"Being able to screen for the level of biological compatibility is an exciting new complementary feature of social platforms and dating sites."Tamara Brown
Most of us remember a controversial science fiction movie "GATTACA" featuring Ethan Hawke and Uma Thurman. It is a movie depicting a dark future where people are discriminated against based on their genes and everyone is a literally a slave to their own DNA. Is this true? Is this going to be our future?
Not likely, but knowing your DNA could improve your love life.
The last few years have seen a boom in genetic tests available to persons privately. DNA-genealogy, paternity and sibling testing, personal genome typing and very recently, genetic partner matching are already available on the market.
Whether or not you physically click with someone, whether or not you feel that rare sensation of perfect chemistry with someone special, basically whether you are biologically compatible with someone actually depends on the sequence of DNA base pairs in a specific location on chromosome number six.
This part of DNA codes the so-called Human Leukocyte Antigen (HLA) that plays a crucial role in our body's immune system defenses against diseases. It's one of the rare genes that displays polymorphism, which means that not all people have exactly the same sequence of this gene.
HLA genes with different sequences are called alleles and it is advantageous to have a greater variety of HLA alleles because that provides the body with a more sophisticated defense mechanism against a wider variety of diseases.
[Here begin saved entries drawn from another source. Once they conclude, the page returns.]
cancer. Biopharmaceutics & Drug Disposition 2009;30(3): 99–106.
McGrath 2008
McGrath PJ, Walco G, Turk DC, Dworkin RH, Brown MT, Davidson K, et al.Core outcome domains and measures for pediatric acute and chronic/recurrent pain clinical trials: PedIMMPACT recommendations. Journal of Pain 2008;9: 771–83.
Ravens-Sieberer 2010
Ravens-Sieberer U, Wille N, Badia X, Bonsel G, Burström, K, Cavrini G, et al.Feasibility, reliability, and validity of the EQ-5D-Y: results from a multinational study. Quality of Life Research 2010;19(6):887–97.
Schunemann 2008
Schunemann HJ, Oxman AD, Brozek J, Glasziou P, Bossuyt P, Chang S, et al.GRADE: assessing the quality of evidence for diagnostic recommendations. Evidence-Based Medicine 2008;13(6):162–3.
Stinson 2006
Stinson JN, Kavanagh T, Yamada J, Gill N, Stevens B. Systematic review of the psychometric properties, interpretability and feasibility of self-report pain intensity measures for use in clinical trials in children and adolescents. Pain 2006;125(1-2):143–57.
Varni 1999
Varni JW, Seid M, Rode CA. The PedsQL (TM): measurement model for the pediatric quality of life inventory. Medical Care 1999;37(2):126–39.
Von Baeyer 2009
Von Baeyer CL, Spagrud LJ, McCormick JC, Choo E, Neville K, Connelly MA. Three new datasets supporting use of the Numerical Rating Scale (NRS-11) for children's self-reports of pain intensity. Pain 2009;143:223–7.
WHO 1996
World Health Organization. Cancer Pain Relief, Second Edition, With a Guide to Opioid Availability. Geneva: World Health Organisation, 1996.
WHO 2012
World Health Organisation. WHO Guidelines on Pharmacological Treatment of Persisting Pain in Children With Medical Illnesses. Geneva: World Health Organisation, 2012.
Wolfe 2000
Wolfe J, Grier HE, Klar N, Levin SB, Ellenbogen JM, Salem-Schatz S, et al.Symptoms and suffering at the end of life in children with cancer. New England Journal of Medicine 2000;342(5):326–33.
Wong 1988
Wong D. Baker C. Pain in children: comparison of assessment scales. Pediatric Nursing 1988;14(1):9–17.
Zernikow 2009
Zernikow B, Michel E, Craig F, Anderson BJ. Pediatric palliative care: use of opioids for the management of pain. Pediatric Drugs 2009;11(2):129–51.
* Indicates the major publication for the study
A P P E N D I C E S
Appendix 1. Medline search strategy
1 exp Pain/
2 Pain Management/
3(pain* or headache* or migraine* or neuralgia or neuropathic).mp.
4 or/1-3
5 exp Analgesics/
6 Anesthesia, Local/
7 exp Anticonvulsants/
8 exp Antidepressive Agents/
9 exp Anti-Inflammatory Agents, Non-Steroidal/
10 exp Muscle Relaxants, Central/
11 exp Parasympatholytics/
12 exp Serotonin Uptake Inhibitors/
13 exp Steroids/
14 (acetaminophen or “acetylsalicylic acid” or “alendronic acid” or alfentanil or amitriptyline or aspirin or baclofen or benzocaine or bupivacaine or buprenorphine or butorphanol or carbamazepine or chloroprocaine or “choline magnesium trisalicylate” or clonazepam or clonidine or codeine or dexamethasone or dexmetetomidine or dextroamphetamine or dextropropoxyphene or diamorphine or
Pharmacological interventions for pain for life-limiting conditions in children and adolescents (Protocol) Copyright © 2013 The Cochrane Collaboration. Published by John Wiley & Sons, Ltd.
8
That evolutionary benefit in turn plays an important role in our partner choice: we will prefer a partner who has HLA alleles different from our own, because that will ensure our children will have a greater variety of HLA genes, and thus a better mechanism to fight diseases and consequentially, will be likelier to survive.
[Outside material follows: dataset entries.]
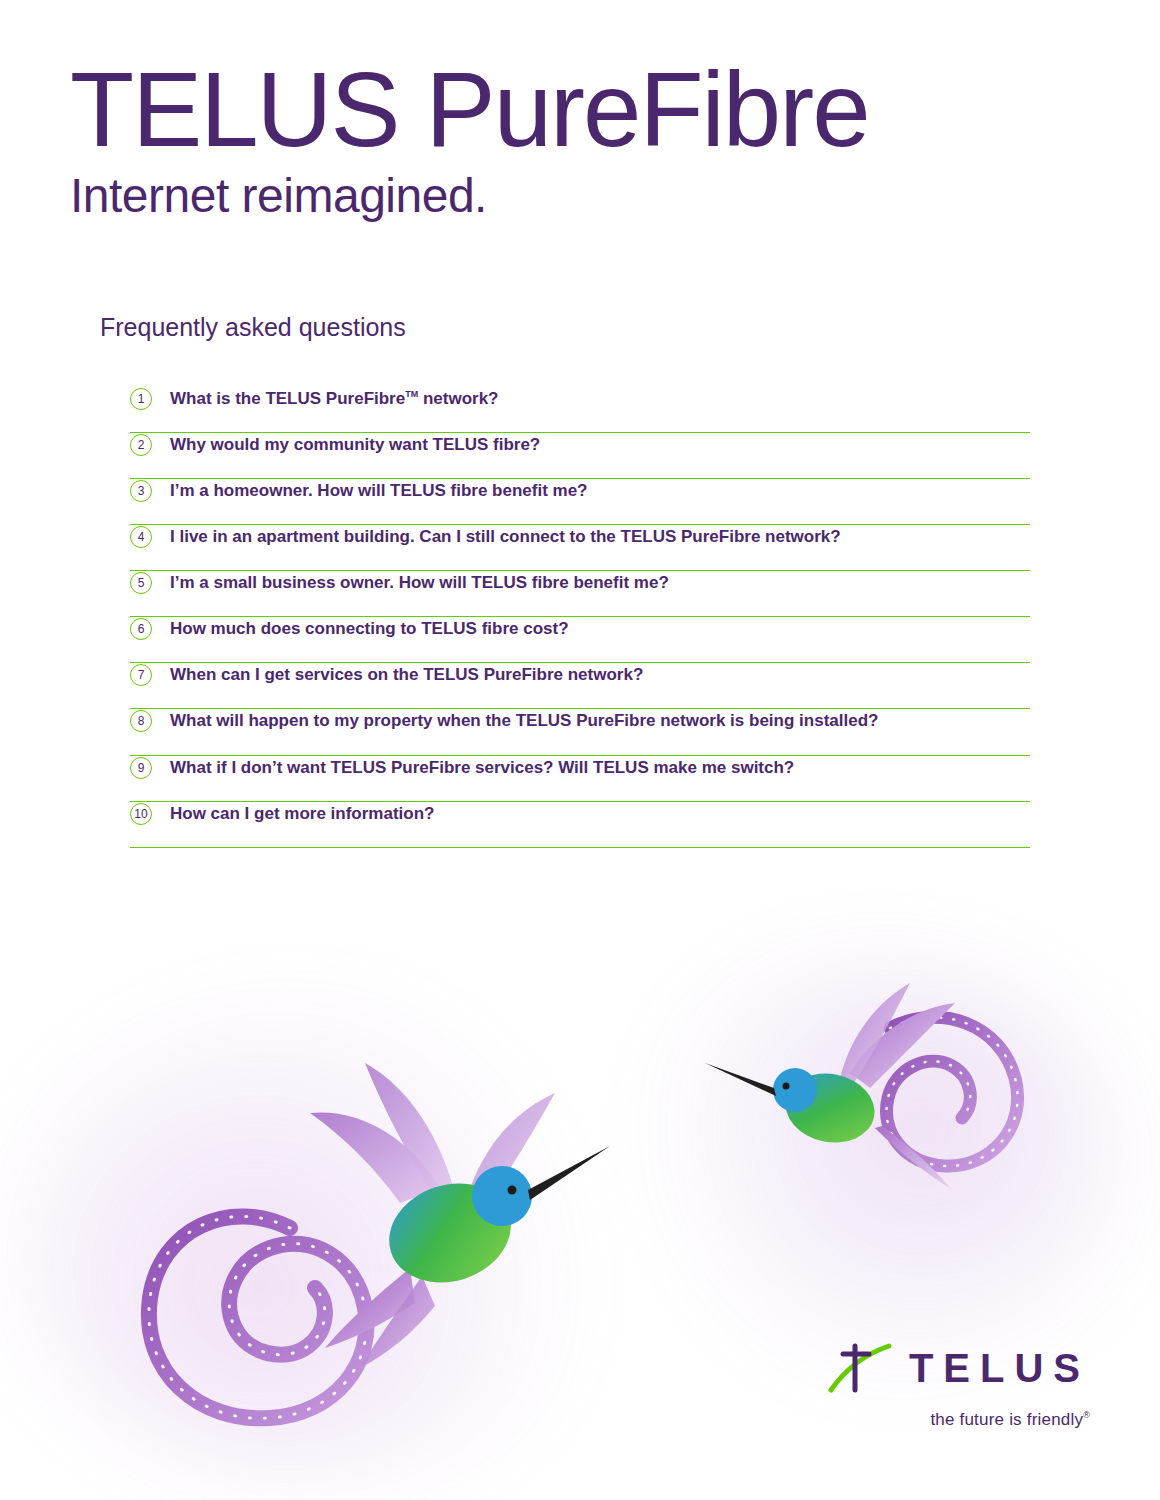TELUS PureFibre
Internet reimagined.
Frequently asked questions
1 What is the TELUS PureFibreTM network?
2 Why would my community want TELUS fibre?
3 I’m a homeowner. How will TELUS fibre benefit me?
4 I live in an apartment building. Can I still connect to the TELUS PureFibre network?
5 I’m a small business owner. How will TELUS fibre benefit me?
6 How much does connecting to TELUS fibre cost?
7 When can I get services on the TELUS PureFibre network?
8 What will happen to my property when the TELUS PureFibre network is being installed?
9 What if I don’t want TELUS PureFibre services? Will TELUS make me switch?
10 How can I get more information?
TELUS
the future is friendly®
This is a very old but very strong instinct developed throughout the course of evolution to ensure our survival. Sensing this biological compatibility is something our bodies do automatically and subconsciously with all people we come in contact with. It happens naturally.
But, it does not happen naturally in the virtual world of an online dating site. Our society has developed in such a way that meeting interesting people online has become a mainstream way of finding partners. GenePartner's analysis of biological compatibility is designed to bridge the gap between having many interesting contacts on an online dating site and having the "butterflies in the stomach" feeling when finally meeting that special someone.
So all I need to know to find my perfect forever-and-ever partner is his or her DNA, right? Not quite. For a relationship to be happy and fulfilling there are two important aspects that must fit: social compatibility (such as similar age, education levels, interests, life goals etc) and biological compatibility, which is hard-coded in our genes.
It is vital that every person chooses a partner that fits them socially as well as biologically. While finding a socially compatible match on an internet dating site is popular and well established, being able to screen for the level of biological compatibility is an exciting new complementary feature on social platforms and dating sites.
In the future, it's feasible that most major industries will incorporate the use of information stored in our DNA to improve our standard of living. The relationship industry with its matchmakers and online dating sites is one of the first to be able to take advantage of this knowledge and be a pioneer in the upcoming era of personal genetics by using GenePartner's DNA analysis to determine the level of biological compatibility between two people.
Tamara Brown is an entrepreneur and GenePartner's chief science officer. She holds a master's degree in molecular genetics and a PhD in neurobiology. Before coming to GenePartner, Brown worked as a senior clinical manager at Novartis in Basel, Switzerland. The views expressed are the author's alone and do not represent the official position of Discovery Communications.